The digital twin approach can go beyond manufacturing or spacecraft systems. From a broader view, a digital twin would be a digital replica of physical assets, processes, people, places, systems and devices, providing both the elements and the dynamics of how devices or systems operate.
DIGITAL TWINS EMPOWERING HUMANS
The digital twin approach makes use of data and analysis, but it also supports three powerful human capabilities, Grieves says in the paper.
Conceptualization: Humans take in data and then try to visualize it. With twins, the data can be presented visually in a virtual factory image, for example, showing the actual data trend lines that may reveal a developing problem.
Comparison: People naturally compare the actual result against the desired result and seek to eliminate any gap. A digital twin application can enhance this ability by indicating differences between specified and actual measurements, showing color ranging from green to red, for example, where a problem may lie. This would allow humans to make rapid decisions about where action needs to be taken.

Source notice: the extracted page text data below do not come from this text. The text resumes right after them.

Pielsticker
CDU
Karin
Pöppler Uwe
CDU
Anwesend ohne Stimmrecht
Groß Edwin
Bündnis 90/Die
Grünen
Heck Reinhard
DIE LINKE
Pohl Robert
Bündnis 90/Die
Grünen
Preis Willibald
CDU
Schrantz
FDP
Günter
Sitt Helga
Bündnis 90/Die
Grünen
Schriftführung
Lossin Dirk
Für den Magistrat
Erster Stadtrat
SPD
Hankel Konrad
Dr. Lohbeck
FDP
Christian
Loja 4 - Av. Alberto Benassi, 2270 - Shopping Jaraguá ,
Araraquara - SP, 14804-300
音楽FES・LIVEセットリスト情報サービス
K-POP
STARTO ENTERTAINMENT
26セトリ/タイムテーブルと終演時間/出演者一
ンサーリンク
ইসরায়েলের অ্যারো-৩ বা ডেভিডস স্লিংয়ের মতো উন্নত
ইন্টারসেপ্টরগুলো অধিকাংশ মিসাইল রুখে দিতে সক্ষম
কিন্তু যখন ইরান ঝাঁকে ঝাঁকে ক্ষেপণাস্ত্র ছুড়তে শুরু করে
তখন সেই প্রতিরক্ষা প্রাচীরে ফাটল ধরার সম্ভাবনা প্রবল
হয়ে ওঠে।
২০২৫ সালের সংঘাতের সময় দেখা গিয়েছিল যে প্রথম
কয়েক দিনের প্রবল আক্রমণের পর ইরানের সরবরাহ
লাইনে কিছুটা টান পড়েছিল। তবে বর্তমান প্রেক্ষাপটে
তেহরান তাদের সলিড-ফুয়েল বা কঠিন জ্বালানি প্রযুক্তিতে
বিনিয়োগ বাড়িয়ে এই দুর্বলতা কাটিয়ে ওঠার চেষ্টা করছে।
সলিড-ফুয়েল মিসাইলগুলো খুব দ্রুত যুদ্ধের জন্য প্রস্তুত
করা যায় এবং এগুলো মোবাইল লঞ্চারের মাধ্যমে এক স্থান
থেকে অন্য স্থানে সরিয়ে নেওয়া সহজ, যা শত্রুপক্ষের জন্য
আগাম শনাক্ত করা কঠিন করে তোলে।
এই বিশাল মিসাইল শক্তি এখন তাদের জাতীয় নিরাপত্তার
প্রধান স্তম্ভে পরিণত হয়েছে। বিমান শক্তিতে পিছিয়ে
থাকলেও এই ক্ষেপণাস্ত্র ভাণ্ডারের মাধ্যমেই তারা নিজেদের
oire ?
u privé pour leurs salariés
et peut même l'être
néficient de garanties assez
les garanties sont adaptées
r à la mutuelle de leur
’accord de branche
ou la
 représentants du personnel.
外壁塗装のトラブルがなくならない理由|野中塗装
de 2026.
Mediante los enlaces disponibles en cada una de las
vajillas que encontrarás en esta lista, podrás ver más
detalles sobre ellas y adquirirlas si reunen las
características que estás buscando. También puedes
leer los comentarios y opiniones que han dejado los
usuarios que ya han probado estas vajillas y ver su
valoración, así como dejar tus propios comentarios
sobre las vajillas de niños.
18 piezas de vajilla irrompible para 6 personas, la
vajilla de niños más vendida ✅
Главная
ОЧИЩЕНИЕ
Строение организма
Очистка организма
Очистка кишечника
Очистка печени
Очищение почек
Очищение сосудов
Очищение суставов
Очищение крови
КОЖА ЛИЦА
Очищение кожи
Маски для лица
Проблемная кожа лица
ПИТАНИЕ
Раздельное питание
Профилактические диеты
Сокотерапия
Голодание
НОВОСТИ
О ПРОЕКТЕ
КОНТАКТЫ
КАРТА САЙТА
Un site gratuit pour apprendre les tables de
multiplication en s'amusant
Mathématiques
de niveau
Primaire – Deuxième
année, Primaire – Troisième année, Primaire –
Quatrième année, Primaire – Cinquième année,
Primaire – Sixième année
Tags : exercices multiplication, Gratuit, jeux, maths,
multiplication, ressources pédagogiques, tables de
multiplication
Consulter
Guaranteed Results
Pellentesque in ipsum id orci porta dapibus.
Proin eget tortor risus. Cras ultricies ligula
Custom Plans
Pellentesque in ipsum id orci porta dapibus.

Collaboration: One of the most powerful things humans do, Grieves says, is collaborate with each other, bringing more intelligence, different perspectives and better problem solving and innovation to a problem. The digital twin allows multiple people to view the same situation from anywhere in the world and apply their skills and knowledge collaboratively toward a solution.
While both the virtual and physical aspects of processes have had plenty of data has been available, they have not generally been used together. The digital twin approach can make information about both aspects immediately available in a usable form, potentially improving quality, reducing downtime and promoting greater efficiency.